# REQUIRED WORK
Convert the text lines of all the records into a JSON list of strings, with one string for each line and blank lines left out.

╭─ MATERIAL SHOWN

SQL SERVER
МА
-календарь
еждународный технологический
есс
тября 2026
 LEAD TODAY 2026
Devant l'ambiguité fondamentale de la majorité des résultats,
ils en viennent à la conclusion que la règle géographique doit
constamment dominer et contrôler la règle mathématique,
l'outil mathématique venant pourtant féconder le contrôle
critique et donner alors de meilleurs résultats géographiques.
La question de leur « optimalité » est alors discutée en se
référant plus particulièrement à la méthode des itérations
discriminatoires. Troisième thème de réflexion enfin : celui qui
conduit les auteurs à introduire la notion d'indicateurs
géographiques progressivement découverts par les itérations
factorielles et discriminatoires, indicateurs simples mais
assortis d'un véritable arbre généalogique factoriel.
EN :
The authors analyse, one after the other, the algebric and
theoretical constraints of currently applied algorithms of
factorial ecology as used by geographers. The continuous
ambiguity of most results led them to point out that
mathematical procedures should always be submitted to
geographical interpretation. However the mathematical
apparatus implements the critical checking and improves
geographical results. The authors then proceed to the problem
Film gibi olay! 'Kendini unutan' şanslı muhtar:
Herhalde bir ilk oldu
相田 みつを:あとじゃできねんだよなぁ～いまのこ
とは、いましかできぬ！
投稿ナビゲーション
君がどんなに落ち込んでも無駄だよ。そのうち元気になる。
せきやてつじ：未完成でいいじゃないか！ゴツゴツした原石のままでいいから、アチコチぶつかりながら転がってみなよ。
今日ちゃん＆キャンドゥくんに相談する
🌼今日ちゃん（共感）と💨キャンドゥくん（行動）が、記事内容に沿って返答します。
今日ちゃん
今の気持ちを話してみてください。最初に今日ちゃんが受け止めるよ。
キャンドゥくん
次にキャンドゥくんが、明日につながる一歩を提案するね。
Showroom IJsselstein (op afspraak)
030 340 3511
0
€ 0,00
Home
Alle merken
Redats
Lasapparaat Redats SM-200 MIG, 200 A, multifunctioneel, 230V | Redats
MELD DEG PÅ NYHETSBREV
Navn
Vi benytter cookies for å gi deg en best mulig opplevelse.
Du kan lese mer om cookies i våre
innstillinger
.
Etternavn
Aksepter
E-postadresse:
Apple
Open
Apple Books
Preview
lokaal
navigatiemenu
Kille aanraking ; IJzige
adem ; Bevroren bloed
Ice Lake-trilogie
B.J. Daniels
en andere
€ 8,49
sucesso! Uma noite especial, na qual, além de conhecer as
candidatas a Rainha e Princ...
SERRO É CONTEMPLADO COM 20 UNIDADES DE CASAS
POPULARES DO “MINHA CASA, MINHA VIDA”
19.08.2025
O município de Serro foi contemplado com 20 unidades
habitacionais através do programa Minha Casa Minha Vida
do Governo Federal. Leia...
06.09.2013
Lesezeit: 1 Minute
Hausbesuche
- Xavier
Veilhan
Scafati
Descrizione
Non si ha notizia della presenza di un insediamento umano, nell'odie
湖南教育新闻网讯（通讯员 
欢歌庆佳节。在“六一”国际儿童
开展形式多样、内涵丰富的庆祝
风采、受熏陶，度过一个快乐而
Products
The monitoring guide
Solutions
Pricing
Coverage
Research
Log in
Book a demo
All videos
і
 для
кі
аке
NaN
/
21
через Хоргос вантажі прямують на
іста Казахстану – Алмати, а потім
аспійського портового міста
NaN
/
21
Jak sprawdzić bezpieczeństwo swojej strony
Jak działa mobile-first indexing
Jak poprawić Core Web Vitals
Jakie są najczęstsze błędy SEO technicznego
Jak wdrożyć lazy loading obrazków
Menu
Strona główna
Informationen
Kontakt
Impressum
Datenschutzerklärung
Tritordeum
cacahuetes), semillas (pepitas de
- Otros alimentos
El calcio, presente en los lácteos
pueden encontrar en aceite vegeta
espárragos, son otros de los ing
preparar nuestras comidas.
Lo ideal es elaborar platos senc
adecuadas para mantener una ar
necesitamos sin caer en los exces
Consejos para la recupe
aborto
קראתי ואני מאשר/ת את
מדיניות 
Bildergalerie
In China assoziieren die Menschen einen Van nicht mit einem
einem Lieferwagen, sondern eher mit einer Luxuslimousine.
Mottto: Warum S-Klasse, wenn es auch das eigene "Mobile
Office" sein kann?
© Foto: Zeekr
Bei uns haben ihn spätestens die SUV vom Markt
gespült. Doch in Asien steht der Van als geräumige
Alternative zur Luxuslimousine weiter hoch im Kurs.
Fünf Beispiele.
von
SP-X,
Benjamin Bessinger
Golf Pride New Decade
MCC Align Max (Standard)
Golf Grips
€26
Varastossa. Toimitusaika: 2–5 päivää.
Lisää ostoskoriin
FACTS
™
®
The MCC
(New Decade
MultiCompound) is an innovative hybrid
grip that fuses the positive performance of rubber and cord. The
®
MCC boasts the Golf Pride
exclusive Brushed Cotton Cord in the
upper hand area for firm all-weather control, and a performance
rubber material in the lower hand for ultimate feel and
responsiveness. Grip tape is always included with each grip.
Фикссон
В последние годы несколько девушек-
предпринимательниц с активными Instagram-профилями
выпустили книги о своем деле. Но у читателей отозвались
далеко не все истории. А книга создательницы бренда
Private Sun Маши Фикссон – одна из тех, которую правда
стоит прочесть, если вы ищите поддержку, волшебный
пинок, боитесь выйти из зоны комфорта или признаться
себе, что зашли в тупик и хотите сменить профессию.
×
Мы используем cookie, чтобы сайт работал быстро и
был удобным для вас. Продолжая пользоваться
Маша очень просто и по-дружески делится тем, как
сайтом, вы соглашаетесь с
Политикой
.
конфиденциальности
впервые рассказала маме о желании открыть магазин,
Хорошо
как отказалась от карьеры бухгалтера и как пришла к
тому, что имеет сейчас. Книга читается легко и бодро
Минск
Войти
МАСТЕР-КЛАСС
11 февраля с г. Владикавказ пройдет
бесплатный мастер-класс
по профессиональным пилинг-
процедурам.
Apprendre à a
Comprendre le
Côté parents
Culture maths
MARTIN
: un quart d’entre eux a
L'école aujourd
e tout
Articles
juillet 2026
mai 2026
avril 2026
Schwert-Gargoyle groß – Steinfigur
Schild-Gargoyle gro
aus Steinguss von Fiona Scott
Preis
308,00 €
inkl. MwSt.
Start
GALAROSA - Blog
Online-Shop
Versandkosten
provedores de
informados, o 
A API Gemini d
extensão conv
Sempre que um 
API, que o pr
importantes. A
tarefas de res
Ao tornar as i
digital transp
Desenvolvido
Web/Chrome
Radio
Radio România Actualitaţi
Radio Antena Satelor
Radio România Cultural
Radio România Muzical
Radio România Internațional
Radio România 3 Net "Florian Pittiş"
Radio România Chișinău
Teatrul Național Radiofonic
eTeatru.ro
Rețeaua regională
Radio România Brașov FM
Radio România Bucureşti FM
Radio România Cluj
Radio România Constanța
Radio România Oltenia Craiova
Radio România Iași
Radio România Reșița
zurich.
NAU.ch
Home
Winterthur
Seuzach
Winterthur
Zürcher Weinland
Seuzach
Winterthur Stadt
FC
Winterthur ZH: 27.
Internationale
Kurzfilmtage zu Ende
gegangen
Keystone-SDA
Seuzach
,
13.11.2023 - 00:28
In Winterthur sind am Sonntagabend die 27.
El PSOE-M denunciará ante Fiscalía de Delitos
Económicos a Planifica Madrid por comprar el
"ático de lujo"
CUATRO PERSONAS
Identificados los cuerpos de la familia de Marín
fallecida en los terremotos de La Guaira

╰─

# COMPLETED EXERCISE
[
  "SQL SERVER",
  "МА",
  "-календарь",
  "еждународный технологический",
  "есс",
  "тября 2026",
  " LEAD TODAY 2026",
  "Devant l'ambiguité fondamentale de la majorité des résultats,",
  "ils en viennent à la conclusion que la règle géographique doit",
  "constamment dominer et contrôler la règle mathématique,",
  "l'outil mathématique venant pourtant féconder le contrôle",
  "critique et donner alors de meilleurs résultats géographiques.",
  "La question de leur « optimalité » est alors discutée en se",
  "référant plus particulièrement à la méthode des itérations",
  "discriminatoires. Troisième thème de réflexion enfin : celui qui",
  "conduit les auteurs à introduire la notion d'indicateurs",
  "géographiques progressivement découverts par les itérations",
  "factorielles et discriminatoires, indicateurs simples mais",
  "assortis d'un véritable arbre généalogique factoriel.",
  "EN :",
  "The authors analyse, one after the other, the algebric and",
  "theoretical constraints of currently applied algorithms of",
  "factorial ecology as used by geographers. The continuous",
  "ambiguity of most results led them to point out that",
  "mathematical procedures should always be submitted to",
  "geographical interpretation. However the mathematical",
  "apparatus implements the critical checking and improves",
  "geographical results. The authors then proceed to the problem",
  "Film gibi olay! 'Kendini unutan' şanslı muhtar:",
  "Herhalde bir ilk oldu",
  "相田 みつを:あとじゃできねんだよなぁ～いまのこ",
  "とは、いましかできぬ！",
  "投稿ナビゲーション",
  "君がどんなに落ち込んでも無駄だよ。そのうち元気になる。",
  "せきやてつじ：未完成でいいじゃないか！ゴツゴツした原石のままでいいから、アチコチぶつかりながら転がってみなよ。",
  "今日ちゃん＆キャンドゥくんに相談する",
  "🌼今日ちゃん（共感）と💨キャンドゥくん（行動）が、記事内容に沿って返答します。",
  "今日ちゃん",
  "今の気持ちを話してみてください。最初に今日ちゃんが受け止めるよ。",
  "キャンドゥくん",
  "次にキャンドゥくんが、明日につながる一歩を提案するね。",
  "Showroom IJsselstein (op afspraak)",
  "030 340 3511",
  "0",
  "€ 0,00",
  "Home",
  "Alle merken",
  "Redats",
  "Lasapparaat Redats SM-200 MIG, 200 A, multifunctioneel, 230V | Redats",
  "MELD DEG PÅ NYHETSBREV",
  "Navn",
  "Vi benytter cookies for å gi deg en best mulig opplevelse.",
  "Du kan lese mer om cookies i våre",
  "innstillinger",
  ".",
  "Etternavn",
  "Aksepter",
  "E-postadresse:",
  "Apple",
  "Open",
  "Apple Books",
  "Preview",
  "lokaal",
  "navigatiemenu",
  "Kille aanraking ; IJzige",
  "adem ; Bevroren bloed",
  "Ice Lake-trilogie",
  "B.J. Daniels",
  "en andere",
  "€ 8,49",
  "sucesso! Uma noite especial, na qual, além de conhecer as",
  "candidatas a Rainha e Princ...",
  "SERRO É CONTEMPLADO COM 20 UNIDADES DE CASAS",
  "POPULARES DO “MINHA CASA, MINHA VIDA”",
  "19.08.2025",
  "O município de Serro foi contemplado com 20 unidades",
  "habitacionais através do programa Minha Casa Minha Vida",
  "do Governo Federal. Leia...",
  "06.09.2013",
  "Lesezeit: 1 Minute",
  "Hausbesuche",
  "- Xavier",
  "Veilhan",
  "Scafati",
  "Descrizione",
  "Non si ha notizia della presenza di un insediamento umano, nell'odie",
  "湖南教育新闻网讯（通讯员 ",
  "欢歌庆佳节。在“六一”国际儿童",
  "开展形式多样、内涵丰富的庆祝",
  "风采、受熏陶，度过一个快乐而",
  "Products",
  "The monitoring guide",
  "Solutions",
  "Pricing",
  "Coverage",
  "Research",
  "Log in",
  "Book a demo",
  "All videos",
  "і",
  " для",
  "кі",
  "аке",
  "NaN",
  "/",
  "21",
  "через Хоргос вантажі прямують на",
  "іста Казахстану – Алмати, а потім",
  "аспійського портового міста",
  "NaN",
  "/",
  "21",
  "Jak sprawdzić bezpieczeństwo swojej strony",
  "Jak działa mobile-first indexing",
  "Jak poprawić Core Web Vitals",
  "Jakie są najczęstsze błędy SEO technicznego",
  "Jak wdrożyć lazy loading obrazków",
  "Menu",
  "Strona główna",
  "Informationen",
  "Kontakt",
  "Impressum",
  "Datenschutzerklärung",
  "Tritordeum",
  "cacahuetes), semillas (pepitas de",
  "- Otros alimentos",
  "El calcio, presente en los lácteos",
  "pueden encontrar en aceite vegeta",
  "espárragos, son otros de los ing",
  "preparar nuestras comidas.",
  "Lo ideal es elaborar platos senc",
  "adecuadas para mantener una ar",
  "necesitamos sin caer en los exces",
  "Consejos para la recupe",
  "aborto",
  "קראתי ואני מאשר/ת את",
  "מדיניות ",
  "Bildergalerie",
  "In China assoziieren die Menschen einen Van nicht mit einem",
  "einem Lieferwagen, sondern eher mit einer Luxuslimousine.",
  "Mottto: Warum S-Klasse, wenn es auch das eigene \"Mobile",
  "Office\" sein kann?",
  "© Foto: Zeekr",
  "Bei uns haben ihn spätestens die SUV vom Markt",
  "gespült. Doch in Asien steht der Van als geräumige",
  "Alternative zur Luxuslimousine weiter hoch im Kurs.",
  "Fünf Beispiele.",
  "von",
  "SP-X,",
  "Benjamin Bessinger",
  "Golf Pride New Decade",
  "MCC Align Max (Standard)",
  "Golf Grips",
  "€26",
  "Varastossa. Toimitusaika: 2–5 päivää.",
  "Lisää ostoskoriin",
  "FACTS",
  "™",
  "®",
  "The MCC",
  "(New Decade",
  "MultiCompound) is an innovative hybrid",
  "grip that fuses the positive performance of rubber and cord. The",
  "®",
  "MCC boasts the Golf Pride",
  "exclusive Brushed Cotton Cord in the",
  "upper hand area for firm all-weather control, and a performance",
  "rubber material in the lower hand for ultimate feel and",
  "responsiveness. Grip tape is always included with each grip.",
  "Фикссон",
  "В последние годы несколько девушек-",
  "предпринимательниц с активными Instagram-профилями",
  "выпустили книги о своем деле. Но у читателей отозвались",
  "далеко не все истории. А книга создательницы бренда",
  "Private Sun Маши Фикссон – одна из тех, которую правда",
  "стоит прочесть, если вы ищите поддержку, волшебный",
  "пинок, боитесь выйти из зоны комфорта или признаться",
  "себе, что зашли в тупик и хотите сменить профессию.",
  "×",
  "Мы используем cookie, чтобы сайт работал быстро и",
  "был удобным для вас. Продолжая пользоваться",
  "Маша очень просто и по-дружески делится тем, как",
  "сайтом, вы соглашаетесь с",
  "Политикой",
  ".",
  "конфиденциальности",
  "впервые рассказала маме о желании открыть магазин,",
  "Хорошо",
  "как отказалась от карьеры бухгалтера и как пришла к",
  "тому, что имеет сейчас. Книга читается легко и бодро",
  "Минск",
  "Войти",
  "МАСТЕР-КЛАСС",
  "11 февраля с г. Владикавказ пройдет",
  "бесплатный мастер-класс",
  "по профессиональным пилинг-",
  "процедурам.",
  "Apprendre à a",
  "Comprendre le",
  "Côté parents",
  "Culture maths",
  "MARTIN",
  ": un quart d’entre eux a",
  "L'école aujourd",
  "e tout",
  "Articles",
  "juillet 2026",
  "mai 2026",
  "avril 2026",
  "Schwert-Gargoyle groß – Steinfigur",
  "Schild-Gargoyle gro",
  "aus Steinguss von Fiona Scott",
  "Preis",
  "308,00 €",
  "inkl. MwSt.",
  "Start",
  "GALAROSA - Blog",
  "Online-Shop",
  "Versandkosten",
  "provedores de",
  "informados, o ",
  "A API Gemini d",
  "extensão conv",
  "Sempre que um ",
  "API, que o pr",
  "importantes. A",
  "tarefas de res",
  "Ao tornar as i",
  "digital transp",
  "Desenvolvido",
  "Web/Chrome",
  "Radio",
  "Radio România Actualitaţi",
  "Radio Antena Satelor",
  "Radio România Cultural",
  "Radio România Muzical",
  "Radio România Internațional",
  "Radio România 3 Net \"Florian Pittiş\"",
  "Radio România Chișinău",
  "Teatrul Național Radiofonic",
  "eTeatru.ro",
  "Rețeaua regională",
  "Radio România Brașov FM",
  "Radio România Bucureşti FM",
  "Radio România Cluj",
  "Radio România Constanța",
  "Radio România Oltenia Craiova",
  "Radio România Iași",
  "Radio România Reșița",
  "zurich.",
  "NAU.ch",
  "Home",
  "Winterthur",
  "Seuzach",
  "Winterthur",
  "Zürcher Weinland",
  "Seuzach",
  "Winterthur Stadt",
  "FC",
  "Winterthur ZH: 27.",
  "Internationale",
  "Kurzfilmtage zu Ende",
  "gegangen",
  "Keystone-SDA",
  "Seuzach",
  ",",
  "13.11.2023 - 00:28",
  "In Winterthur sind am Sonntagabend die 27.",
  "El PSOE-M denunciará ante Fiscalía de Delitos",
  "Económicos a Planifica Madrid por comprar el",
  "\"ático de lujo\"",
  "CUATRO PERSONAS",
  "Identificados los cuerpos de la familia de Marín",
  "fallecida en los terremotos de La Guaira"
]